Permits worth £50,000 ($85,000) just five years ago are now barely worth the paper they are printed on, as the community faces a shortage of the fish that is its namesake.

61-year-old fisherman John Cuttle, who started catching dogfish after cod numbers declined, told The Telegraph that the future of the fishery was unstable.

"It just isn't worth going out for the fish right now," he said.

"The quotas were cut by 70 per cent last year, so it is not really viable for small boats. The stocks are very depleted. I can't predict the future but things aren't looking very good at all.

"About 15 years ago there were around 60 boats, now there is just a couple going up to the Gulf of Maine."

Cape Cod is a peninsula that reaches out into the Atlantic Ocean from the state of Massachusetts. It was so called after explorer Bartholomew Gosnold discovered copious amounts of cod off its shores in 1602.

Cod fishing is integral to the local economy – but now the industry is in crisis.

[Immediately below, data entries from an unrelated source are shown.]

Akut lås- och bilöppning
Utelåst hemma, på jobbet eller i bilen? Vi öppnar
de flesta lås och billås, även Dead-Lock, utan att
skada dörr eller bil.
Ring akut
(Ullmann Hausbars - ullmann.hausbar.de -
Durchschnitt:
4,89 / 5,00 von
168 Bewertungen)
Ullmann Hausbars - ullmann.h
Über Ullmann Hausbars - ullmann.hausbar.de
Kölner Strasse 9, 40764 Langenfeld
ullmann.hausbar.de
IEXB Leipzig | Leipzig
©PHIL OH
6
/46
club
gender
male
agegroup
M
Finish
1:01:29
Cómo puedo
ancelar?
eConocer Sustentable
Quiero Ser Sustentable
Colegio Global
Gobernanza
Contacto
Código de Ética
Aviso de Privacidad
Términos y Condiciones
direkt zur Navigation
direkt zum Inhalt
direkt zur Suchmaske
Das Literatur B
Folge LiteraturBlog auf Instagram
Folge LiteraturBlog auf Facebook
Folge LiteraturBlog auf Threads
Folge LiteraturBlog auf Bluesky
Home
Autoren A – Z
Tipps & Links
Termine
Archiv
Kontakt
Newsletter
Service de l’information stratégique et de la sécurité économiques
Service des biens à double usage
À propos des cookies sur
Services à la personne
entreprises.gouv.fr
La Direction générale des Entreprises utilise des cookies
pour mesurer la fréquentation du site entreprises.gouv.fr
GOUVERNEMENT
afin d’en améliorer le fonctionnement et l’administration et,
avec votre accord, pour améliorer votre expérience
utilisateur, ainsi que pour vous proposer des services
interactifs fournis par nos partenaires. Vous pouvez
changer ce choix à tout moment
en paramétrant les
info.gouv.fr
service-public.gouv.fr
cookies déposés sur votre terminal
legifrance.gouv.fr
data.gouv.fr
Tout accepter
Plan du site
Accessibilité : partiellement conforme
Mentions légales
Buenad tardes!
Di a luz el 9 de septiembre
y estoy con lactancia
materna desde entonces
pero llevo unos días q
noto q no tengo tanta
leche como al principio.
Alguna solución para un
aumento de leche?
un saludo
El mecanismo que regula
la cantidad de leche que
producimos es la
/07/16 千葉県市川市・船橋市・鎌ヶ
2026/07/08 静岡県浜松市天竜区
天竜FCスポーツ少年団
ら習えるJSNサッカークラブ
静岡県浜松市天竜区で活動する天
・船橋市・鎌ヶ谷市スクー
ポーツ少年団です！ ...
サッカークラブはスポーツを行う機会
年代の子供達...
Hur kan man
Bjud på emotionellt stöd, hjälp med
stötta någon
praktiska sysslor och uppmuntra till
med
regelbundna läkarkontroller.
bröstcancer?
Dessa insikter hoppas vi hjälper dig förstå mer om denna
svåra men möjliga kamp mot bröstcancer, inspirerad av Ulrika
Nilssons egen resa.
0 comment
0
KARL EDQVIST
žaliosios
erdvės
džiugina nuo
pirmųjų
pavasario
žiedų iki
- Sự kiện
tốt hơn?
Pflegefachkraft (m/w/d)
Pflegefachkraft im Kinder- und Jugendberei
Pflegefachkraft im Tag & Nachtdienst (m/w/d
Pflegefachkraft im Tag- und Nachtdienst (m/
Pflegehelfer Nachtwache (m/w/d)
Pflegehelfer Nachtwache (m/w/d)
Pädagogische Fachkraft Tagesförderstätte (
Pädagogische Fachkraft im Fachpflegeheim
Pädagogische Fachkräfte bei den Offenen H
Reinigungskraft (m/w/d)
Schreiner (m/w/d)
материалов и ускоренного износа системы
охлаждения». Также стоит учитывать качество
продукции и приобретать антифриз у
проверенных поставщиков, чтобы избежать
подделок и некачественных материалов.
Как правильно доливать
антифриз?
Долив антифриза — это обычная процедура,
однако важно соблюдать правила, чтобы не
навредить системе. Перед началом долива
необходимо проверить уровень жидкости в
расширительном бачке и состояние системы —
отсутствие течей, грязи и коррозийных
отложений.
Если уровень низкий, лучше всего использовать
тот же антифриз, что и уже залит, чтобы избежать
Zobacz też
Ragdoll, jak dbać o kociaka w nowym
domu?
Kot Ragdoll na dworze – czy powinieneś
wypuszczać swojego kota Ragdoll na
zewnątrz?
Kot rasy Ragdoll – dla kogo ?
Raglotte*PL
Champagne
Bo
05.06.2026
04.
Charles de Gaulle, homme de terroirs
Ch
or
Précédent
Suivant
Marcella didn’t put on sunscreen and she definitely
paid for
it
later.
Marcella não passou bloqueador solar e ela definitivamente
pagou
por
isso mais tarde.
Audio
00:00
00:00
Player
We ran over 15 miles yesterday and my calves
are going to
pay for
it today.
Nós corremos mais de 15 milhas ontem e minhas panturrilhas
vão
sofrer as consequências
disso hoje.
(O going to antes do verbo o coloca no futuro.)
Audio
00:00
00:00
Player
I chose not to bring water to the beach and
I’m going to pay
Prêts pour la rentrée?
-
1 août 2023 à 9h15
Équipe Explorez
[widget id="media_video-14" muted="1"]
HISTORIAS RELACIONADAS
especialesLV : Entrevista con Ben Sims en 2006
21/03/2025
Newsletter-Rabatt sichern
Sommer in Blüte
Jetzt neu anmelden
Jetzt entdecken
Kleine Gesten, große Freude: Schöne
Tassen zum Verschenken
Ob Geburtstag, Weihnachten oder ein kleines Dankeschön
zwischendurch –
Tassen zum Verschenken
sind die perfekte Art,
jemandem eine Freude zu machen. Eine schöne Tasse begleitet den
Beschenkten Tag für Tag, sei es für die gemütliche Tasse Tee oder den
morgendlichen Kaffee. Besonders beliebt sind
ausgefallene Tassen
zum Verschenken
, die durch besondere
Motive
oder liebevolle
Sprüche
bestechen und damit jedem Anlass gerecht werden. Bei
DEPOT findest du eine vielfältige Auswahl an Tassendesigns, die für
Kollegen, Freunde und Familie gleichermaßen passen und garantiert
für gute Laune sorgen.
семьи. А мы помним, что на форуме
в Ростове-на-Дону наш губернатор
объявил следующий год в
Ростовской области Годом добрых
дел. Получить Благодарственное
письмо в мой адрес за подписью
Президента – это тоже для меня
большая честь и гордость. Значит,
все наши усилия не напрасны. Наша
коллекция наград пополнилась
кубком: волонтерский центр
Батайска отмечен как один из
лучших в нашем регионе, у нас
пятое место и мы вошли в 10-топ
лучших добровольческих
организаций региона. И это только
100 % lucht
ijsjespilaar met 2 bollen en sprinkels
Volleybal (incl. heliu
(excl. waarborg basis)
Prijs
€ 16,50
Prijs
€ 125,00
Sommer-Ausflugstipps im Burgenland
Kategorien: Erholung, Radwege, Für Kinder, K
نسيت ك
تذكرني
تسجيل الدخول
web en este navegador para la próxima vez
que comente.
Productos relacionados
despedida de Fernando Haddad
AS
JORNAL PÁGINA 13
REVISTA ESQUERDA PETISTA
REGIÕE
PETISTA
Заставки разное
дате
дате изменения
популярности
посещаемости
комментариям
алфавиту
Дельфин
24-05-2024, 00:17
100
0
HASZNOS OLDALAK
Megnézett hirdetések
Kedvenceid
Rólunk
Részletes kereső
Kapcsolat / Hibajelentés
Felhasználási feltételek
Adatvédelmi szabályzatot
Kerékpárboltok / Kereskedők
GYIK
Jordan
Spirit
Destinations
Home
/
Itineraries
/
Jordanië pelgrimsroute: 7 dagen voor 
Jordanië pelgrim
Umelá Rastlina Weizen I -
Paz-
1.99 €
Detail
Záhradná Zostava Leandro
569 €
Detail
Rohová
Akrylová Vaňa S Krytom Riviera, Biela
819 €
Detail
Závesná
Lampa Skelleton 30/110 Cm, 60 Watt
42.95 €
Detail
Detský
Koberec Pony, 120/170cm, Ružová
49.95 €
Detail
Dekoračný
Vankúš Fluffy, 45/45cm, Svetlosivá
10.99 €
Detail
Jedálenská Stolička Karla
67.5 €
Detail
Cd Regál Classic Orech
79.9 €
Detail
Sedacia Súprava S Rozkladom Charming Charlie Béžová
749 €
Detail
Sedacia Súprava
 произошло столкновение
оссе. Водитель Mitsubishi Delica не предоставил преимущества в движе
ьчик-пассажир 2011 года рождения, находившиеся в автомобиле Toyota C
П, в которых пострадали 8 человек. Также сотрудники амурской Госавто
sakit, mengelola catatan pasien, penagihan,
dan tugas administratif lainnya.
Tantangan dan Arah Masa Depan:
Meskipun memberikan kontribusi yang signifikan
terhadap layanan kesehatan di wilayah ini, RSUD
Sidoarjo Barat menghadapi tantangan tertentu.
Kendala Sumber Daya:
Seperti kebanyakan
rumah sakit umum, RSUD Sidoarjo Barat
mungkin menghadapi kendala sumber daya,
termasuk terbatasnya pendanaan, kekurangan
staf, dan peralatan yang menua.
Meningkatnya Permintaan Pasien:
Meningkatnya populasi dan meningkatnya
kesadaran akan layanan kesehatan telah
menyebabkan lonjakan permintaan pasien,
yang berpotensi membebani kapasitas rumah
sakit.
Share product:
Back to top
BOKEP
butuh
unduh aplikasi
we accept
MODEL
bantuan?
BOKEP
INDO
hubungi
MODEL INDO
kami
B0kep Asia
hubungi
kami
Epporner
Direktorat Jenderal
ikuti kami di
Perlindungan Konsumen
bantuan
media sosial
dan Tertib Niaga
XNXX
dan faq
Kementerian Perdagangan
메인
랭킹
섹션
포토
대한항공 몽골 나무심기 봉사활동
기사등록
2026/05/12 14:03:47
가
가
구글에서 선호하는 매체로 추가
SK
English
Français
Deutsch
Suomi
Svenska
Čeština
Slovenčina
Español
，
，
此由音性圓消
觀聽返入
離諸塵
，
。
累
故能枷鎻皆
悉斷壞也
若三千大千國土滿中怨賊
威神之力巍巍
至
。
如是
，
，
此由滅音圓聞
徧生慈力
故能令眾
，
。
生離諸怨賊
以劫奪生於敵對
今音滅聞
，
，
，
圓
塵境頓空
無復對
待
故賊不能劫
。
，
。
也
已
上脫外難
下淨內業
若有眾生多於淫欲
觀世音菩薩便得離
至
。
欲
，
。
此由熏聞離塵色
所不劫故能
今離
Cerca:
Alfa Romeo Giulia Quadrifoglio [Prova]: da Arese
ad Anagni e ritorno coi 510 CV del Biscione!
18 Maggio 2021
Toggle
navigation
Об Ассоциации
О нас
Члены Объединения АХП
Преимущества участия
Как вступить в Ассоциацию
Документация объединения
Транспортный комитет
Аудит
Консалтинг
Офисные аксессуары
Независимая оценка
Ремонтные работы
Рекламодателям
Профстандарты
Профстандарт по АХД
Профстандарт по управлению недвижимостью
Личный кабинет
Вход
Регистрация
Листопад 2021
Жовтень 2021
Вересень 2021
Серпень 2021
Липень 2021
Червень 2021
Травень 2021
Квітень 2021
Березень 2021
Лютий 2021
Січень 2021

The United States declared a fisheries disaster in the Northeast, Alaska and Mississippi in September 2012.

And in January, the American government pledged $75 million (£45 million) in disaster assistance to fishermen.

Cape Cod workers are now appealing for a share of this money, which could be used to buy back permits, which would allow some fisherman to wait until stocks recover or, alternatively, leave the business altogether.

"We are now facing a disaster. It was declared an emergency by the federal government in May," Dr David Pierce, deputy director of state's marine fisheries division, told The Telegraph.

"There is a shortage of cod and flounder. The reasons why are not completely clear.

"Coastal waters appear to be warming up and the cod was already at the southern end of its normal range."